Writing Problem: The Novel Suffers From Arbitrary Complexity
Problem: The Novel Suffers From Arbitrary Complexity
Solution: More spectacle isn't always better. Larger and relentlessly diverse casts aren't necessarily more dynamic or more representative. More gore doesn't exactly make the violence more believable. More tears won't always pull readers into a deeper emotional connection.
Balance in everything, whether in drawing lots for which characters live or die, or assembling the combination of goals and threats the cast must surmount to reach the end.
Sometimes, it helps to weave from the simple toward the complex: If you understand what is essential to the story, and the role of each character in the story, then you can expand outward, deliberately, and unfold more detail from a central theme or narrative device. (If the author does it the other way around, and weaves from the complex toward the simple, then plot holes form, characters lose their purpose, and the story's conclusion feels less and less tethered to the inciting incident that supposedly pulled in readers at the outset.)
Writing Resources:
5 Ways to Make Mundane Scene More Interesting (Writing Questions Answered)
Feeling Overwhelmed by Plot Points (Writing Questions Answered)
What Is Prewriting?
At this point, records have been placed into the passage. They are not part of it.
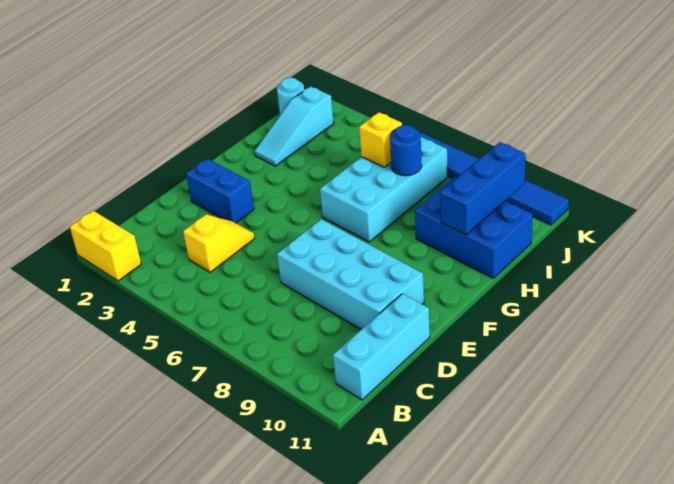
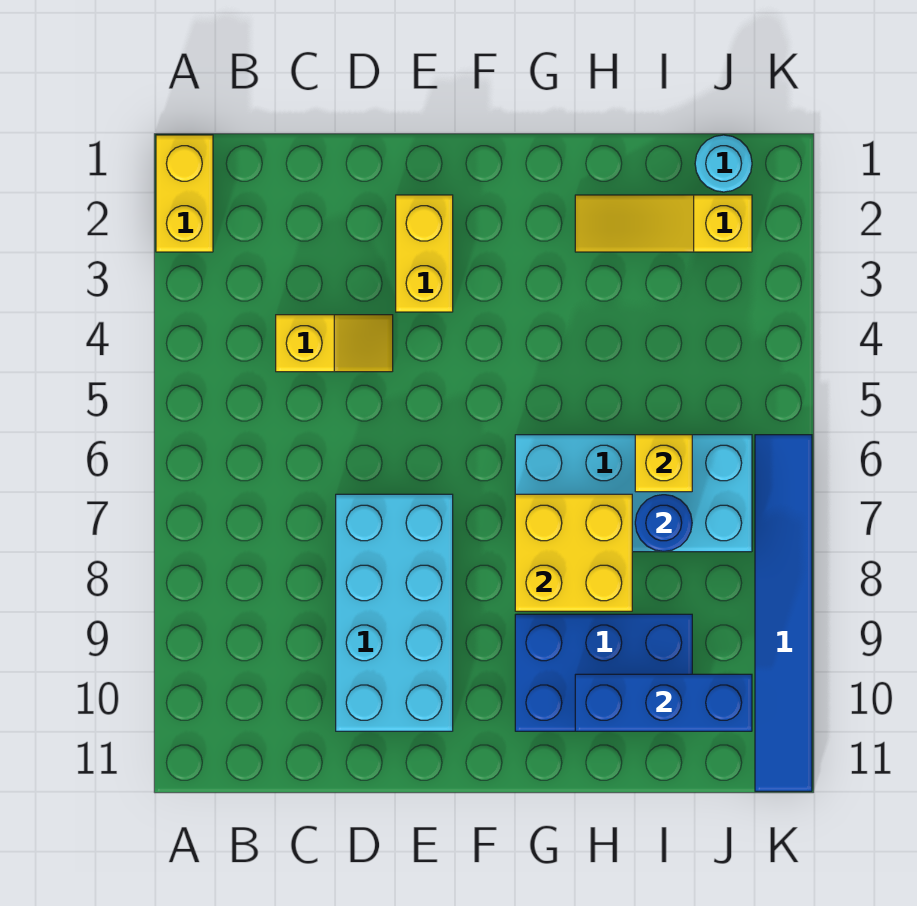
cyan brick B11:D11 level 1 -> none
blue brick E2:E3 level 1 -> yellow brick E2:E3 level 1
none -> yellow brick G7:H8 level 2
cyan slope H2:J2 level 1 top J -> yellow slope H2:J2 level 1 top J
blue brick H9:I11 level 1 -> blue brick G9:I10 level 1

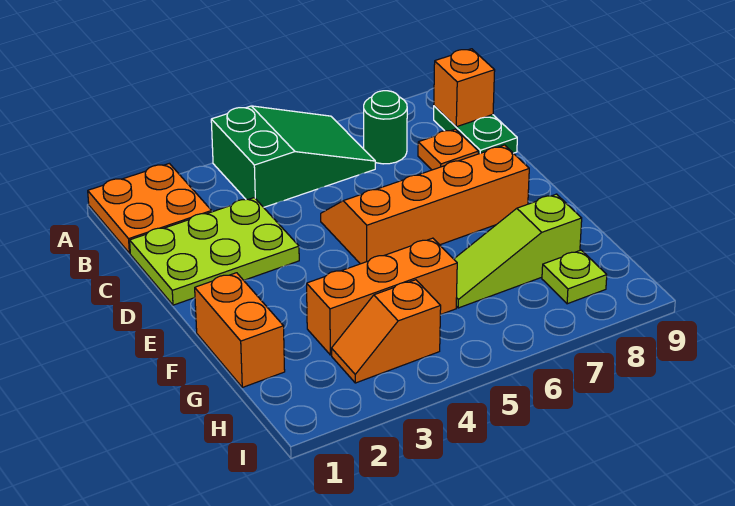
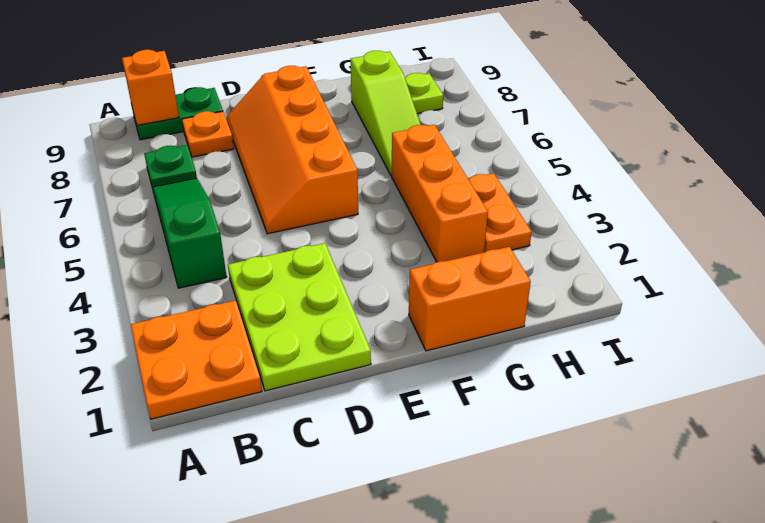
green slope A4:B6 level 1 top 4 -> green slope B4:B6 level 1 top 4
green round brick B7 level 1 -> green plate B7 level 1
orange slope H3:H4 level 1 top 4 -> orange plate H3:H4 level 1

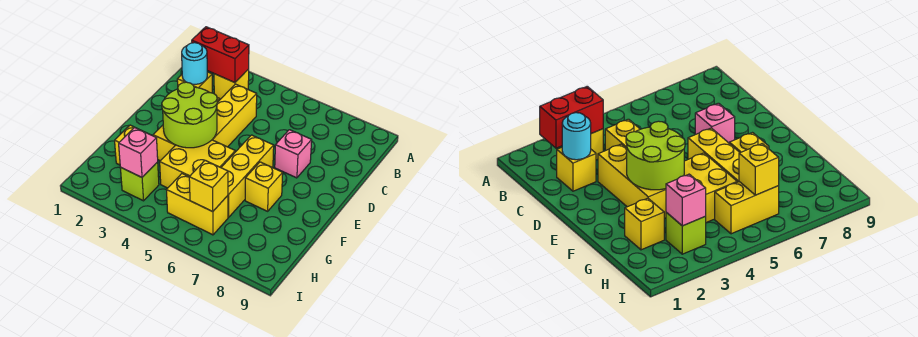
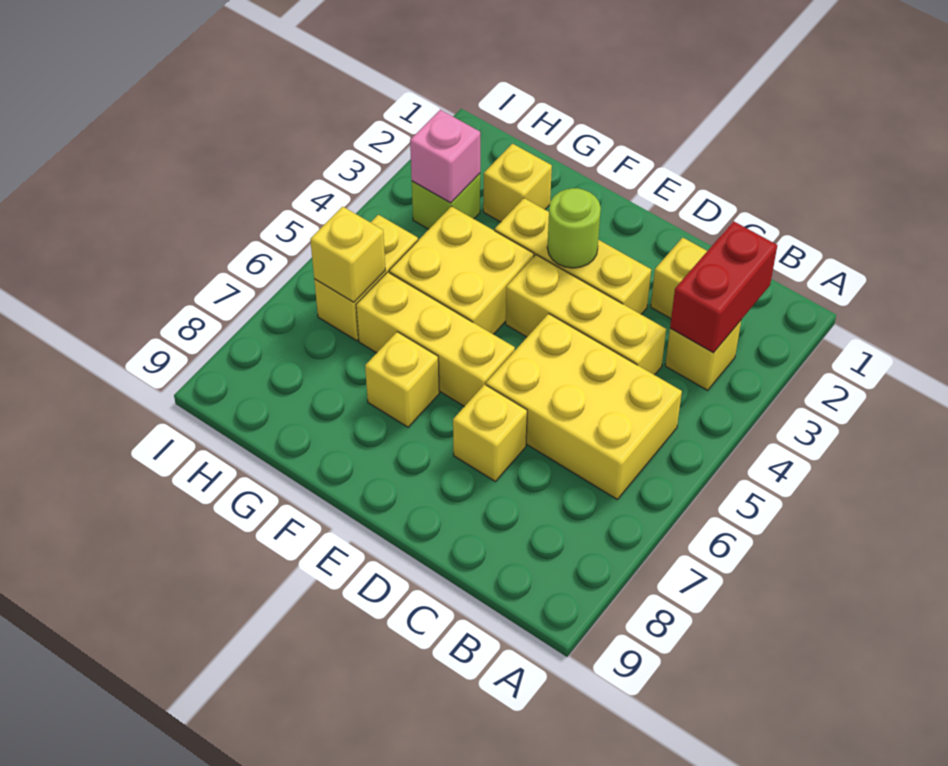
none -> yellow brick B5:D6 level 1
cyan round brick C2 level 2 -> none
pink brick D7 level 1 -> yellow brick D7 level 1
lime round brick E3:F4 level 2 -> lime round brick E3 level 2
Preparing to Write With Purpose (Now Novel)
How to Write the Perfect Plot (in Two Easy Steps) (Helping Writers Become Authors)
Writing Description: Encourage Readers to Infer More Than They Realize (ahbwrites)
Reasons to Kill Your Characters (Coffee Bean Writing)
How to Absolutely Wreck Your Audience With a Character Death (lunewell)
Coming Up With a Plot (From Scratch) (September C. Fawkes)
❯ ❯ Adapted from the writing masterpost series: 19 Things That Are Wrong With Your Novel (and How to Fix Them)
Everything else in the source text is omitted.